Frases de Ramalho Eanes - A democracia representativa es...

A democracia representativa está em crise, porque ela é só e pouco representativa. É muito fechada às elites que se cooptam e se reproduzem, não se abre convenientemente à sociedade civil e aos cidadãos, que devem ser obrigados a participar na decisão sobre as grandes questões.
Ramalho Eanes
Significado e Contexto
Esta citação de Ramalho Eanes critica a democracia representativa por se ter tornado um sistema fechado, onde as elites políticas se perpetuam no poder através de mecanismos de cooptação, limitando a renovação e a diversidade de representação. Eanes argumenta que a crise surge precisamente porque o sistema não é suficientemente representativo da sociedade no seu todo, excluindo vozes da sociedade civil e dos cidadãos comuns. A solução proposta é radical: obrigar a participação ativa dos cidadãos nas decisões sobre questões fundamentais, transformando a democracia de um modelo passivo de delegação para um modelo ativo de envolvimento direto. Isto reflete uma visão de que a legitimidade democrática depende não apenas de eleições periódicas, mas de uma inclusão contínua e substantiva da população no processo decisório.
Origem Histórica
Ramalho Eanes foi o primeiro Presidente da República eleito democraticamente após a Revolução de 25 de Abril de 1974 em Portugal, servindo de 1976 a 1986. A sua presidência coincidiu com a consolidação da democracia portuguesa, um período marcado por instabilidade política e desafios na construção de instituições representativas. Esta citação provavelmente reflete as suas preocupações com os limites do sistema político que ajudou a estabelecer, especialmente a tensão entre a representação formal e a participação real dos cidadãos. Eanes, como militar e estadista, testemunhou em primeira mão as dificuldades de transição de uma ditadura para uma democracia plena, o que pode ter influenciado a sua visão crítica sobre a evolução do sistema representativo.
Relevância Atual
Esta frase mantém uma relevância acentuada hoje, face ao crescente desencanto com a política tradicional, o aumento do populismo e a desconfiança nas instituições democráticas em muitos países.

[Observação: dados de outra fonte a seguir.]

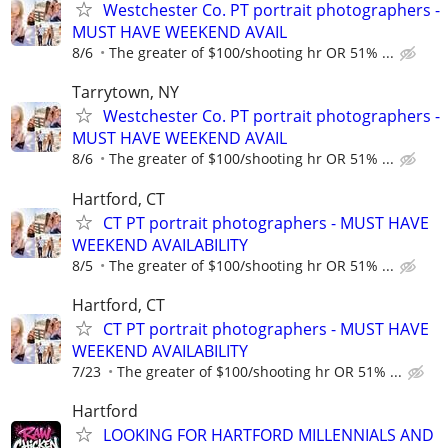
Westchester Co. PT portrait photographers -
MUST HAVE WEEKEND AVAIL
8/6
The greater of $100/shooting hr OR 51% ...
Tarrytown, NY
Westchester Co. PT portrait photographers -
MUST HAVE WEEKEND AVAIL
8/6
The greater of $100/shooting hr OR 51% ...
Hartford, CT
CT PT portrait photographers - MUST HAVE
WEEKEND AVAILABILITY
8/5
The greater of $100/shooting hr OR 51% ...
Hartford, CT
CT PT portrait photographers - MUST HAVE
WEEKEND AVAILABILITY
7/23
The greater of $100/shooting hr OR 51% ...
Hartford
LOOKING FOR HARTFORD MILLENNIALS AND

Fenómenos como a abstenção eleitoral, a percepção de que os políticos formam uma 'classe' distante dos cidadãos e a exigência por mecanismos de democracia participativa (como orçamentos participativos ou referendos) ecoam diretamente as críticas de Eanes. A crise de representatividade é amplificada pelas redes sociais, que expõem as falhas do sistema e mobilizam a sociedade civil, tornando premente a discussão sobre como 'obrigar' ou incentivar uma participação mais direta e informada.
Fonte Original: A citação é atribuída a Ramalho Eanes em diversos discursos e intervenções públicas durante e após a sua presidência, refletindo a sua visão política madura. Não está associada a um livro ou obra específica, mas integra-se no seu pensamento sobre a evolução da democracia portuguesa.

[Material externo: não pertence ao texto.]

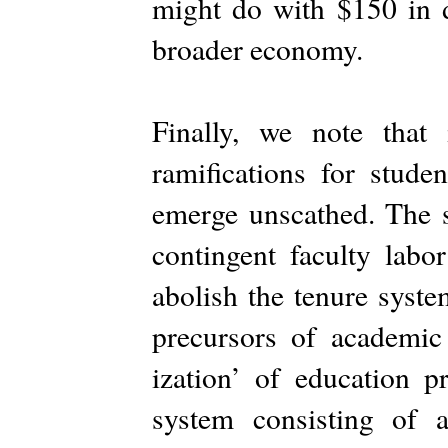
might do with $150 in de
broader economy.
Finally, we note that
ramifications for studen
emerge unscathed. The s
contingent faculty labo
abolish the tenure syste
precursors of academic 
ization’ of education p
system consisting of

Citação Original: A democracia representativa está em crise, porque ela é só e pouco representativa. É muito fechada às elites que se cooptam e se reproduzem, não se abre convenientemente à sociedade civil e aos cidadãos, que devem ser obrigados a participar na decisão sobre as grandes questões.
Exemplos de Uso
- Em debates sobre reforma política, esta citação é usada para defender a introdução de assembleias de cidadãos sorteados para discutir temas como as alterações climáticas.
- Analistas citam Eanes ao criticar a 'bolha' política em Bruxelas ou Washington, onde decisões são tomadas por grupos restritos, distanciando-se das necessidades da população.
- Movimentos sociais, como os protestos anti-austeridade, invocam esta ideia para justificar a necessidade de maior participação direta nas decisões económicas, além das eleições tradicionais.
Variações e Sinônimos
- A democracia não pode ser um clube fechado.
- O poder deve ser exercido com o povo, não apenas para o povo.
- A representação sem participação é uma farsa democrática.
- As elites políticas vivem numa redoma, alheias aos cidadãos.
Curiosidades
Ramalho Eanes foi um dos poucos presidentes portugueses sem filiação partidária durante o mandato, o que pode ter reforçado a sua visão crítica sobre a cooptação partidária nas elites políticas. Após a presidência, manteve-se uma voz respeitada, mas discreta, na vida pública portuguesa.